Ordinarily, at this juncture, we would simply conclude that the trial judge was exercising his judicial discretion in making a monthly award of alimony of $260.00, and no abuse of discretion being demonstrated, would affirm. However, because of our following determination that certain errors were committed warranting a new trial, during which the financial circumstances of the husband may again be subject to further review, we must reverse.
Appellant's next point concerns an attempt by her counsel to depose the husband regarding his use of a certain telephone not located in his home, and his payments to the telephone company for calls from that phone. The husband refused, on advice of counsel, to answer such questions, as irrelevant to the action. A motion to compel answers was made in accordance with Rule 1.380, F.R.C.P., 30 F.S.A., and was denied by the trial judge. We believe the trial judge's holding was in error.

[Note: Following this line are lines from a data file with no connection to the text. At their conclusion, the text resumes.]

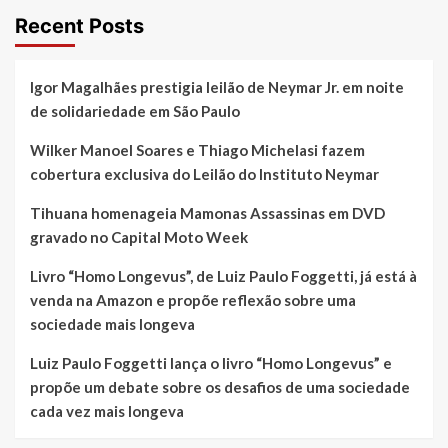
Recent Posts
Igor Magalhães prestigia leilão de Neymar Jr. em noite
de solidariedade em São Paulo
Wilker Manoel Soares e Thiago Michelasi fazem
cobertura exclusiva do Leilão do Instituto Neymar
Tihuana homenageia Mamonas Assassinas em DVD
gravado no Capital Moto Week
Livro “Homo Longevus”, de Luiz Paulo Foggetti, já está à
venda na Amazon e propõe reflexão sobre uma
sociedade mais longeva
Luiz Paulo Foggetti lança o livro “Homo Longevus” e
propõe um debate sobre os desafios de uma sociedade
cada vez mais longeva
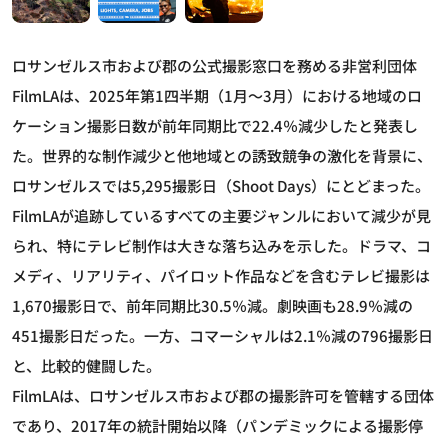
ロサンゼルス市および郡の公式撮影窓口を務める非営利団体
FilmLAは、2025年第1四半期（1月～3月）における地域のロ
ケーション撮影日数が前年同期比で22.4％減少したと発表し
た。世界的な制作減少と他地域との誘致競争の激化を背景に、
ロサンゼルスでは5,295撮影日（Shoot Days）にとどまった。
FilmLAが追跡しているすべての主要ジャンルにおいて減少が見
られ、特にテレビ制作は大きな落ち込みを示した。ドラマ、コ
メディ、リアリティ、パイロット作品などを含むテレビ撮影は
1,670撮影日で、前年同期比30.5％減。劇映画も28.9％減の
451撮影日だった。一方、コマーシャルは2.1％減の796撮影日
と、比較的健闘した。
FilmLAは、ロサンゼルス市および郡の撮影許可を管轄する団体
であり、2017年の統計開始以降（パンデミックによる撮影停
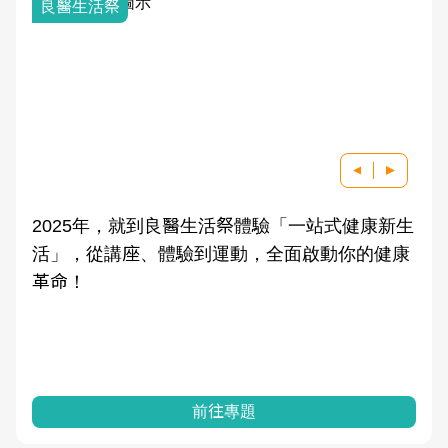
良醫生活祭
2025年，就到良醫生活祭體驗「一站式健康新生
活」，從講座、體驗到運動，全面啟動你的健康
革命！
前往專題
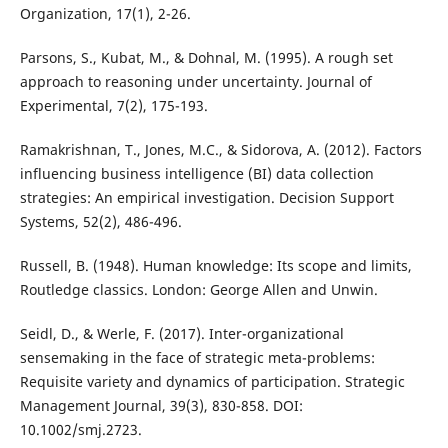
Organization, 17(1), 2-26.
Parsons, S., Kubat, M., & Dohnal, M. (1995). A rough set
approach to reasoning under uncertainty. Journal of
Experimental, 7(2), 175-193.
Ramakrishnan, T., Jones, M.C., & Sidorova, A. (2012). Factors
influencing business intelligence (BI) data collection
strategies: An empirical investigation. Decision Support
Systems, 52(2), 486-496.
Russell, B. (1948). Human knowledge: Its scope and limits,
Routledge classics. London: George Allen and Unwin.
Seidl, D., & Werle, F. (2017). Inter-organizational
sensemaking in the face of strategic meta-problems:
Requisite variety and dynamics of participation. Strategic
Management Journal, 39(3), 830-858. DOI:
10.1002/smj.2723.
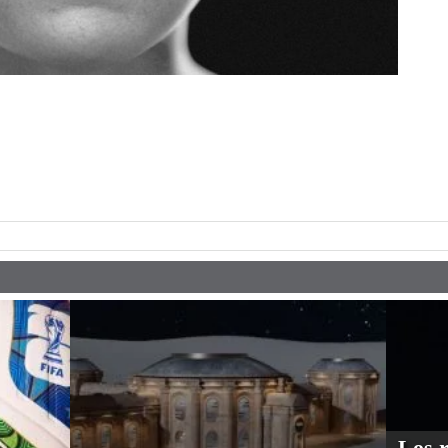
pp
Los 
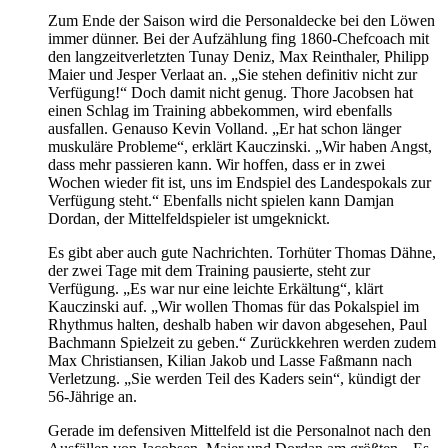
Zum Ende der Saison wird die Personaldecke bei den Löwen
immer dünner. Bei der Aufzählung fing 1860-Chefcoach mit
den langzeitverletzten Tunay Deniz, Max Reinthaler, Philipp
Maier und Jesper Verlaat an. „Sie stehen definitiv nicht zur
Verfügung!“ Doch damit nicht genug. Thore Jacobsen hat
einen Schlag im Training abbekommen, wird ebenfalls
ausfallen. Genauso Kevin Volland. „Er hat schon länger
muskuläre Probleme“, erklärt Kauczinski. „Wir haben Angst,
dass mehr passieren kann. Wir hoffen, dass er in zwei
Wochen wieder fit ist, uns im Endspiel des Landespokals zur
Verfügung steht.“ Ebenfalls nicht spielen kann Damjan
Dordan, der Mittelfeldspieler ist umgeknickt.
Es gibt aber auch gute Nachrichten. Torhüter Thomas Dähne,
der zwei Tage mit dem Training pausierte, steht zur
Verfügung. „Es war nur eine leichte Erkältung“, klärt
Kauczinski auf. „Wir wollen Thomas für das Pokalspiel im
Rhythmus halten, deshalb haben wir davon abgesehen, Paul
Bachmann Spielzeit zu geben.“ Zurückkehren werden zudem
Max Christiansen, Kilian Jakob und Lasse Faßmann nach
Verletzung. „Sie werden Teil des Kaders sein“, kündigt der
56-Jährige an.
Gerade im defensiven Mittelfeld ist die Personalnot nach den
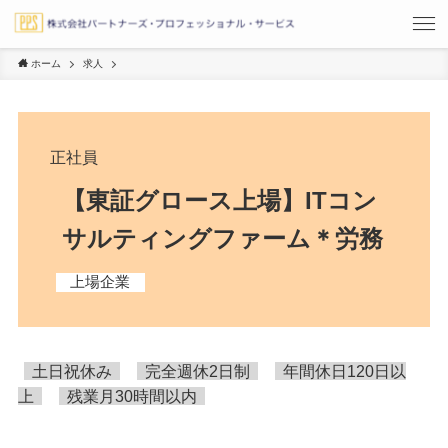
ホーム
求人
正社員
【東証グロース上場】ITコン
サルティングファーム＊労務
上場企業
土日祝休み
完全週休2日制
年間休日120日以
上
残業月30時間以内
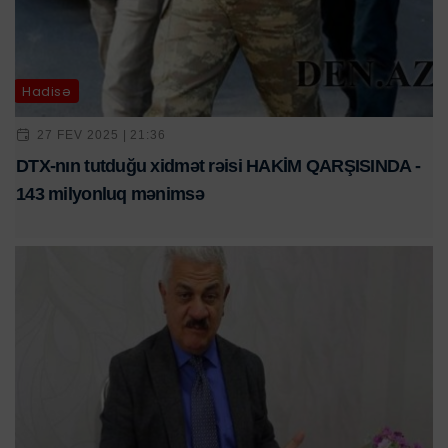
Hadisə
27 FEV 2025 | 21:36
DTX-nın tutduğu xidmət rəisi HAKİM QARŞISINDA -
143 milyonluq mənimsə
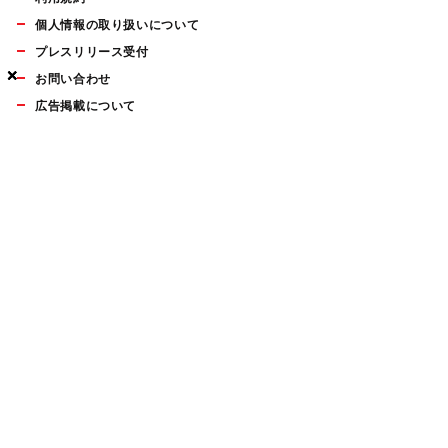
個人情報の取り扱いについて
プレスリリース受付
×
×
×
お問い合わせ
広告掲載について
マイナビBOOKS
Mac Fan Portalの人気記事ランキングやおすすめ記事、編集部
員によるコラムなどをまとめたメールマガジンを毎週金曜日に
配信します。お気軽にご登録ください。
Mac Fan メールマガジン
無料登録はこちら
Copyright © Mynavi Publishing Corporation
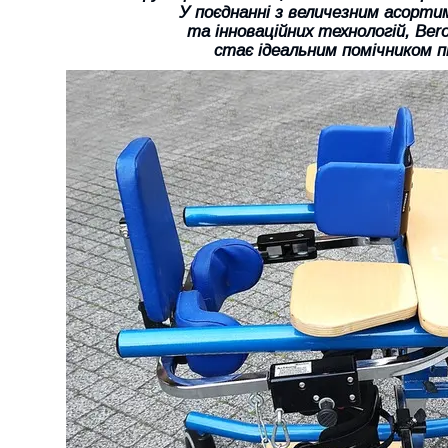
У поєднанні з величезним асорти
та інноваційних технологій, Ber
стає ідеальним помічником пі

Florida Rule 1.280(b) defines the permissible scope of a discovery examination as follows:
"Unless otherwise ordered by the court as provided herein, the deponent may be examined regarding any matter, not privileged, which is relevant to the subject matter of the pending action, whether it relates to the claim or defense of the examining party or to the claim or defense of any other party, including the existence, description, nature, custody, condition and location of any books, documents or other tangible things and the identity and location of persons having knowledge of relevant facts. It is not ground for objection that the testimony will be inadmissible at the trial if the testimony sought appears reasonably calculated to lead to the discovery of admissible evidence."
In the official comment to this rule the authors make the following statement: "The objection that the examining party is on a `fishing expedition' is no longer available to preclude him from inquiring *789 into all of the facts and circumstances that may have a bearing on either side of the case." Rule 1.280(b), Authors' Comment set out at 30 F.S.A. 379.

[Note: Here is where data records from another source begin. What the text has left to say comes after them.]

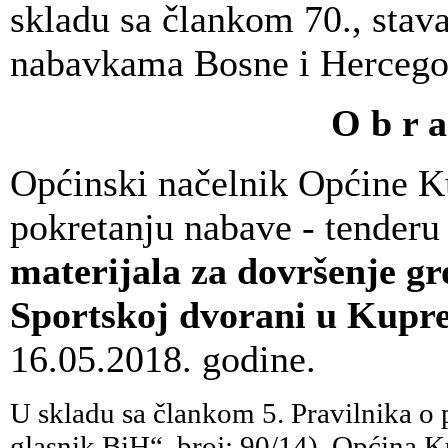
skladu sa člankom 70., stav
nabavkama Bosne i Hercego
O b r a 
Općinski načelnik Općine K
pokretanju nabave - tenderu
materijala za dovršenje gr
Sportskoj dvorani u Kupr
16.05.2018. godine.
U skladu sa člankom 5. Pravilnika 
glasnik BiH“, broj: 90/14), Općina Ku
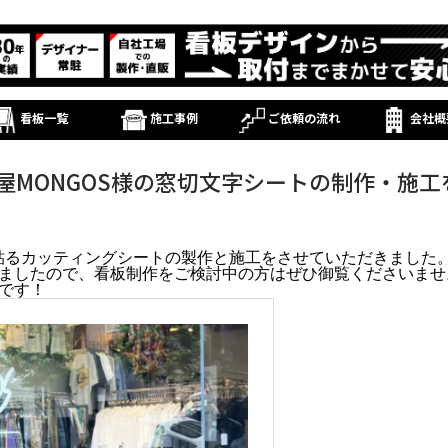
看板一覧
施工事例
ご依頼の流れ
会社概
屋MONGOS様の窓切文字シートの制作・施工
に貼るカッティングシートの製作と施工をさせていただきました
ましたので、看板制作をご検討中の方はぜひ御覧くださいませ
です！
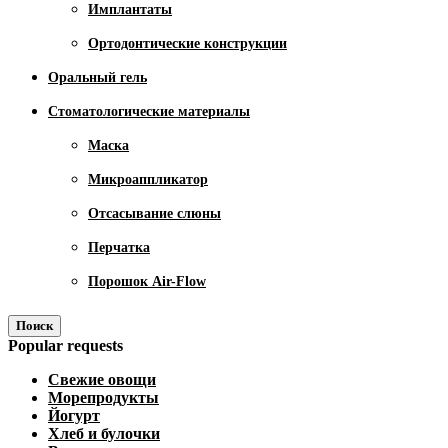
Имплантаты
Ортодонтические конструкции
Оральный гель
Стоматологические материалы
Маска
Микроаппликатор
Отсасывание слюны
Перчатка
Порошок Air-Flow
Поиск
Popular requests
Свежие овощи
Морепродукты
Йогурт
Хлеб и булочки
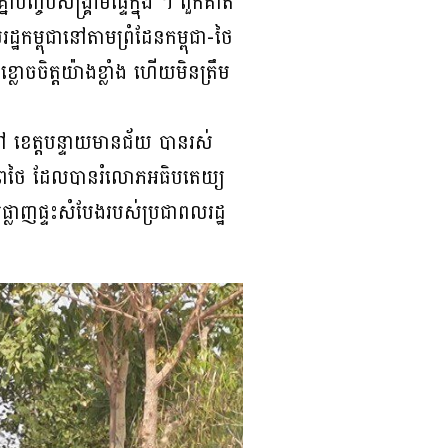
បញ្ចប់សង្គ្រាមផ្ទៃក្នុង ។ ពួកគាត់
ដ្ឋកម្ពុជានៅតាមព្រំដែនកម្ពុជា-ថៃ
្លោចចិត្តយ៉ាងខ្លាំង ហើយមិនត្រឹម
រៅ ខេត្តបន្ទាយមានជ័យ បានរស់
ទ័ពថៃ ដែលបានរំលោភអធិបតេយ្យ
្លាញផ្ទះសំបែងរបស់ប្រជាពលរដ្ឋ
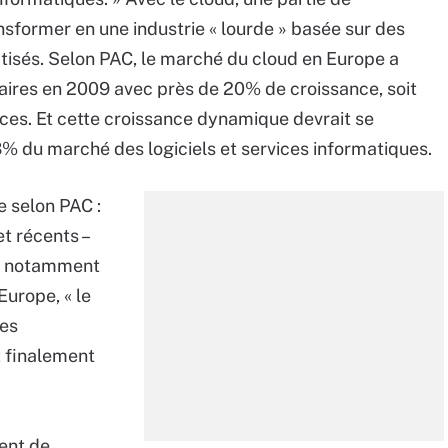
nsformer en une industrie « lourde » basée sur des
isés. Selon PAC, le marché du cloud en Europe a
affaires en 2009 avec près de 20% de croissance, soit
ices. Et cette croissance dynamique devrait se
3% du marché des logiciels et services informatiques.
 selon PAC :
et récents –
ite notamment
urope, « le
les
t finalement
ent de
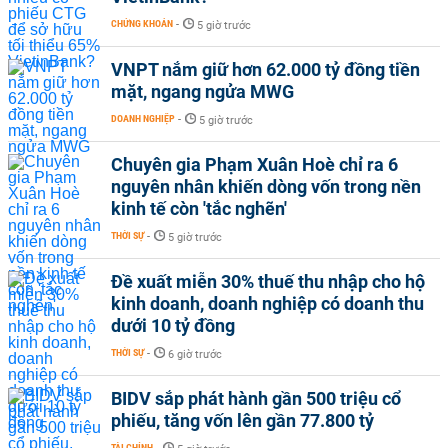
CHỨNG KHOÁN
-
5 giờ trước
VNPT nắm giữ hơn 62.000 tỷ đồng tiền
mặt, ngang ngửa MWG
DOANH NGHIỆP
-
5 giờ trước
Chuyên gia Phạm Xuân Hoè chỉ ra 6
nguyên nhân khiến dòng vốn trong nền
kinh tế còn 'tắc nghẽn'
THỜI SỰ
-
5 giờ trước
Đề xuất miễn 30% thuế thu nhập cho hộ
kinh doanh, doanh nghiệp có doanh thu
dưới 10 tỷ đồng
THỜI SỰ
-
6 giờ trước
BIDV sắp phát hành gần 500 triệu cổ
phiếu, tăng vốn lên gần 77.800 tỷ
TÀI CHÍNH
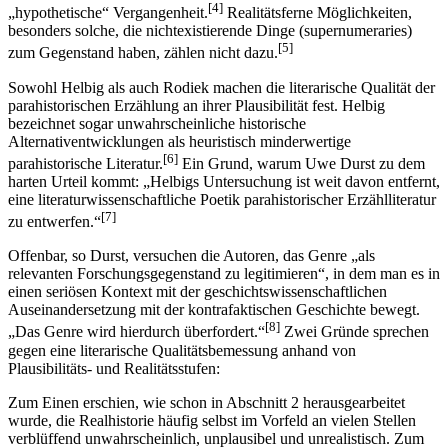
[4]
„hypothetische“ Vergangenheit.
Realitätsferne Möglichkeiten,
besonders solche, die nichtexistierende Dinge (supernumeraries)
[5]
zum Gegenstand haben, zählen nicht dazu.
Sowohl Helbig als auch Rodiek machen die literarische Qualität der
parahistorischen Erzählung an ihrer Plausibilität fest. Helbig
bezeichnet sogar unwahrscheinliche historische
Alternativentwicklungen als heuristisch minderwertige
[6]
parahistorische Literatur.
Ein Grund, warum Uwe Durst zu dem
harten Urteil kommt: „Helbigs Untersuchung ist weit davon entfernt,
eine literaturwissenschaftliche Poetik parahistorischer Erzählliteratur
[7]
zu entwerfen.“
Offenbar, so Durst, versuchen die Autoren, das Genre „als
relevanten Forschungsgegenstand zu legitimieren“, in dem man es in
einen seriösen Kontext mit der geschichtswissenschaftlichen
Auseinandersetzung mit der kontrafaktischen Geschichte bewegt.
[8]
„Das Genre wird hierdurch überfordert.“
Zwei Gründe sprechen
gegen eine literarische Qualitätsbemessung anhand von
Plausibilitäts- und Realitätsstufen:
Zum Einen erschien, wie schon in Abschnitt 2 herausgearbeitet
wurde, die Realhistorie häufig selbst im Vorfeld an vielen Stellen
verblüffend unwahrscheinlich, unplausibel und unrealistisch. Zum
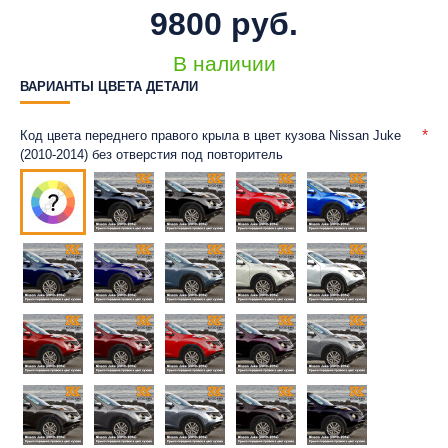
9800 руб.
В наличии
ВАРИАНТЫ ЦВЕТА ДЕТАЛИ
Код цвета переднего правого крыла в цвет кузова Nissan Juke
(2010-2014) без отверстия под повторитель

We recognize that a great deal of discretion is vested in the trial judge with regard to discovery matters. See Charles Sales Corp. v. Rovenger, Fla. 1956, 88 So.2d 551, and Carson v. City of Fort Lauderdale, Fla. App. 1965, 173 So.2d 743. However, such discretion should not be construed so broadly that it frustrates the beneficial purposes served by the Rule: "* * * to assist the administration of justice, to aid a party in preparing and presenting his case for his defense, to advance the function of a trial in ascertaining the truth, and to accelerate the disposition of suits." Southern Mill Creek Products Co. v. Delta Chem. Co., Fla. App. 1967, 203 So.2d 53.
It is impossible to know precisely what information appellant hoped to gain by her questions relating to the telephone calls and payments, but several areas of possible relevancy suggest themselves.